### TASK REQUIREMENTS
Put the text lines from all the items below into a Markdown table with the columns "No." and "Text", one row per line, numbered in order. Skip blank lines and leave the pictures out.

### DATA LISTING
"""

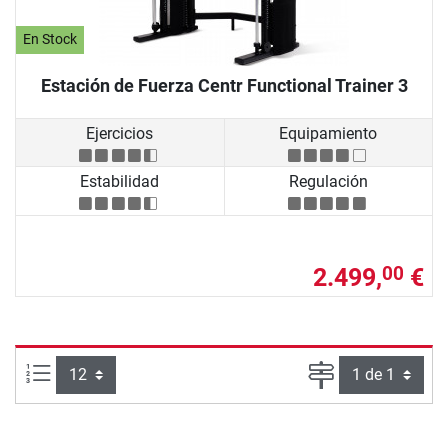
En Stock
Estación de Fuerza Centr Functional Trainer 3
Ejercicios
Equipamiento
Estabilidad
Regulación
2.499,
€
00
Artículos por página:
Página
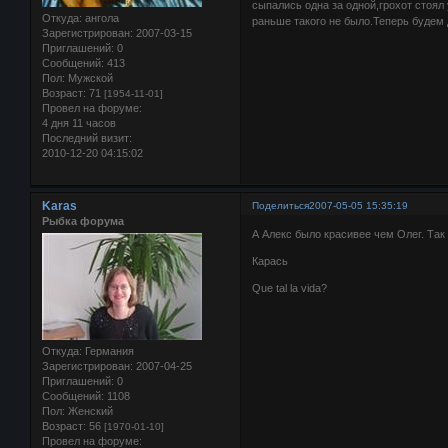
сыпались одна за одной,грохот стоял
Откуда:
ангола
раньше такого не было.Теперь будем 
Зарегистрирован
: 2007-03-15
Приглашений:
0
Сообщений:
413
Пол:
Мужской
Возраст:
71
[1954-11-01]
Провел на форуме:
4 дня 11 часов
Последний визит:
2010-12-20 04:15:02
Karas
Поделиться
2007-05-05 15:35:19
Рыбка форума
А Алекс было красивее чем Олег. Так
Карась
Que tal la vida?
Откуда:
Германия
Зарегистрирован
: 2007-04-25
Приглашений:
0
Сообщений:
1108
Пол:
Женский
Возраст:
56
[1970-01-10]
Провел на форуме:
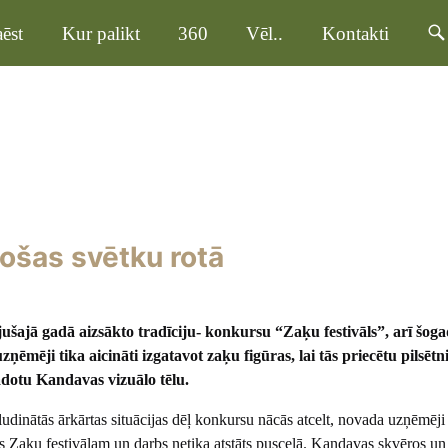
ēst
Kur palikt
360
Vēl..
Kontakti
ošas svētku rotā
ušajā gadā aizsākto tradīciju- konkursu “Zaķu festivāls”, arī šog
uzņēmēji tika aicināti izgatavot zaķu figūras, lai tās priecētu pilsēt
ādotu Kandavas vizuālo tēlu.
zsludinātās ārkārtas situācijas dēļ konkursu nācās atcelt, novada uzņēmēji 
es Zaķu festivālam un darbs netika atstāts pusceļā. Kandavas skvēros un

"""

### EXERCISE SOLUTION
| No. | Text |
|---|---|
| 1 | En Stock |
| 2 | Estación de Fuerza Centr Functional Trainer 3 |
| 3 | Ejercicios |
| 4 | Equipamiento |
| 5 | Estabilidad |
| 6 | Regulación |
| 7 | 2.499, |
| 8 | € |
| 9 | 00 |
| 10 | Artículos por página: |
| 11 | Página |
| 12 | сыпались одна за одной,грохот стоял |
| 13 | Откуда: |
| 14 | ангола |
| 15 | раньше такого не было.Теперь будем  |
| 16 | Зарегистрирован |
| 17 | : 2007-03-15 |
| 18 | Приглашений: |
| 19 | 0 |
| 20 | Сообщений: |
| 21 | 413 |
| 22 | Пол: |
| 23 | Мужской |
| 24 | Возраст: |
| 25 | 71 |
| 26 | [1954-11-01] |
| 27 | Провел на форуме: |
| 28 | 4 дня 11 часов |
| 29 | Последний визит: |
| 30 | 2010-12-20 04:15:02 |
| 31 | Karas |
| 32 | Поделиться |
| 33 | 2007-05-05 15:35:19 |
| 34 | Рыбка форума |
| 35 | А Алекс было красивее чем Олег. Так |
| 36 | Карась |
| 37 | Que tal la vida? |
| 38 | Откуда: |
| 39 | Германия |
| 40 | Зарегистрирован |
| 41 | : 2007-04-25 |
| 42 | Приглашений: |
| 43 | 0 |
| 44 | Сообщений: |
| 45 | 1108 |
| 46 | Пол: |
| 47 | Женский |
| 48 | Возраст: |
| 49 | 56 |
| 50 | [1970-01-10] |
| 51 | Провел на форуме: |
| 52 | ēst |
| 53 | Kur palikt |
| 54 | 360 |
| 55 | Vēl.. |
| 56 | Kontakti |
| 57 | ošas svētku rotā |
| 58 | ušajā gadā aizsākto tradīciju- konkursu “Zaķu festivāls”, arī šog |
| 59 | uzņēmēji tika aicināti izgatavot zaķu figūras, lai tās priecētu pilsēt |
| 60 | ādotu Kandavas vizuālo tēlu. |
| 61 | zsludinātās ārkārtas situācijas dēļ konkursu nācās atcelt, novada uzņēmēji  |
| 62 | es Zaķu festivālam un darbs netika atstāts pusceļā. Kandavas skvēros un |